For several years, I experimented with a digital technique called HDR (High Dynamic Range). Essentially this technique involves combining multiple exposures of a scene to render a longer tonal scale than the electronic sensor is capable of achieving with a single exposure. Usually this technique assumes a stationary camera and relatively stationary objects in the scene. Interested in stretching the technique further, I began to experiment with using long exposures at night with a hand held camera. This guaranteed that the separate exposures would not line up exactly. I became fascinated with the way the software would handle these misalignments. All kinds of interesting and unexpected things began to appear in the resulting, compound image.

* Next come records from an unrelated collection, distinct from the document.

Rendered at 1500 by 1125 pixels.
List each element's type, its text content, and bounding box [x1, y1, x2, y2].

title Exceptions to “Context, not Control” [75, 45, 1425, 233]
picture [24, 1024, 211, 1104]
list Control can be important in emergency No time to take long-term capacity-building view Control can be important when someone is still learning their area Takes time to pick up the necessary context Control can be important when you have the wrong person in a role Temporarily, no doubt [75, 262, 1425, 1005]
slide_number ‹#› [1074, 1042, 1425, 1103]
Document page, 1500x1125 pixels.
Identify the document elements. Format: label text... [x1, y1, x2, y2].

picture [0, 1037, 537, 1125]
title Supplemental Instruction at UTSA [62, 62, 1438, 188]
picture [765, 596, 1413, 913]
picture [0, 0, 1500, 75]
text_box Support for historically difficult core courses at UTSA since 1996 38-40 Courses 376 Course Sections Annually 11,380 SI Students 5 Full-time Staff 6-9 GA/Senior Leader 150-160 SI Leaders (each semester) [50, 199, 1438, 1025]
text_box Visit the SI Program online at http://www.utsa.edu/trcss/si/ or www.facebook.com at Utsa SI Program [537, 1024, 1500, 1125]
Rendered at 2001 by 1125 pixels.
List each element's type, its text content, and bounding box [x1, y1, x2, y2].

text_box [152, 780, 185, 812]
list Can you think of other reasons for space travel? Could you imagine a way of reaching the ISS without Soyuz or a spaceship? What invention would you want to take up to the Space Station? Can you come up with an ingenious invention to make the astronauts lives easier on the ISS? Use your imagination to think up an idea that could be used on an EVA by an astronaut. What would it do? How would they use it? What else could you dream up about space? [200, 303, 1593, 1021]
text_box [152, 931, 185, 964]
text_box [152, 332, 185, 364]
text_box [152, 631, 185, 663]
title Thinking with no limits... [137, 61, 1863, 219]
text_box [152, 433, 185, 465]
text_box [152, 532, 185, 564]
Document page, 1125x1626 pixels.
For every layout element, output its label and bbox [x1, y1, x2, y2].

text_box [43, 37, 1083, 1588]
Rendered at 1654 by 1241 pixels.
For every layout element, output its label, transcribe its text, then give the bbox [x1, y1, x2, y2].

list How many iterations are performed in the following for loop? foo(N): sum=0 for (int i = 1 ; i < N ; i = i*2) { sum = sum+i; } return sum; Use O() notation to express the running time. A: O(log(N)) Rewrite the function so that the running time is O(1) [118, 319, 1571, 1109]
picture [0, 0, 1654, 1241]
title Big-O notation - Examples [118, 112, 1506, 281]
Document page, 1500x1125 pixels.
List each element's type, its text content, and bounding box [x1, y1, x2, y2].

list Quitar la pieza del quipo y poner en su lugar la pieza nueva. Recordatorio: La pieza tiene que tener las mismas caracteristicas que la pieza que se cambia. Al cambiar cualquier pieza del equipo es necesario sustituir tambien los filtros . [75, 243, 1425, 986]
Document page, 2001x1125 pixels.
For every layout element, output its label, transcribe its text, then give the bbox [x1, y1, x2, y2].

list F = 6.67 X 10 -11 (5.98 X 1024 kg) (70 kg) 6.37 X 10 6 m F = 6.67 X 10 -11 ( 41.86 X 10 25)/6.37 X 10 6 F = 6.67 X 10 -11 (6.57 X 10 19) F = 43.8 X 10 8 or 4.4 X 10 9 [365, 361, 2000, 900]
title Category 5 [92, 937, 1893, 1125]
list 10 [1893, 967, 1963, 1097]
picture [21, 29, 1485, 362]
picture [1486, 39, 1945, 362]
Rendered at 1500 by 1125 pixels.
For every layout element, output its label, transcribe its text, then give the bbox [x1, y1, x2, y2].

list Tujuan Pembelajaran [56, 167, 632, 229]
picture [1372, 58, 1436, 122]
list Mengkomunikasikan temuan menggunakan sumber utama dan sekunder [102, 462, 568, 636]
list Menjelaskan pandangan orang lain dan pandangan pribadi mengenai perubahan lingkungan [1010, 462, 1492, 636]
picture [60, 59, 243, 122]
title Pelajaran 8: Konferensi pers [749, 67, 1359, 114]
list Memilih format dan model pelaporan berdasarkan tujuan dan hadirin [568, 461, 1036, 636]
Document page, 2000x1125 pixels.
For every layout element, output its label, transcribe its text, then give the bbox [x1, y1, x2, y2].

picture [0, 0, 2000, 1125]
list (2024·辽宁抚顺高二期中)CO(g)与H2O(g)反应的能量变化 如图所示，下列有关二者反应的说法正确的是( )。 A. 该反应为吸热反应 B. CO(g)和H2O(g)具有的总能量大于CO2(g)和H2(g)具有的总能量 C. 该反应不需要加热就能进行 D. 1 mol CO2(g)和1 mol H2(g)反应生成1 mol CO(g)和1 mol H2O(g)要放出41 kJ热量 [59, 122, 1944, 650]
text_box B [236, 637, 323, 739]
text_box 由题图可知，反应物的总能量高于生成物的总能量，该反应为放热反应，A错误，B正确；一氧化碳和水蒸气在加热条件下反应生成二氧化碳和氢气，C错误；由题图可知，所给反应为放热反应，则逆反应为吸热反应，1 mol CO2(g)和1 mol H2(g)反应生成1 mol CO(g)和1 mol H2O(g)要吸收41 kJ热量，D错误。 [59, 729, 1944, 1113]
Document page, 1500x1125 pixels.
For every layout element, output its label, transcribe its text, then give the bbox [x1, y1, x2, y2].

In 2007 I found myself in New Orleans attending the wedding of a friend’s son. My wife took sick leaving me with lots of time to explore alone. As I wandered the streets in and around the French Quarter, I began to wonder what would happen if I used the hand held HDR technique looking at the crowds, colored lights, architecture, and waterlogged atmosphere that define the French Quarter. I spent two long nights walking the quarter with my camera, making the necessary raw material for HDR treatment.

When I returned home I began to process what I had gathered. I was intrigued and a bit surprised by the result. I was drawn the way parts of moving bodies blurred and sometimes partially disappeared in the midst of vaguely misaligned static elements. I began to believe I had captured the raw digital data I needed to build an evocative suite of images.

I have worked and reworked these images for several years and have finally come to a resting place that I feel holds the sense mystery, celebration, gesture, and despair I experienced in the post-Katrina Quarter. This work isn’t journalistic; it is personal. These are less pictures of New Orleans than they are portraits of an experience.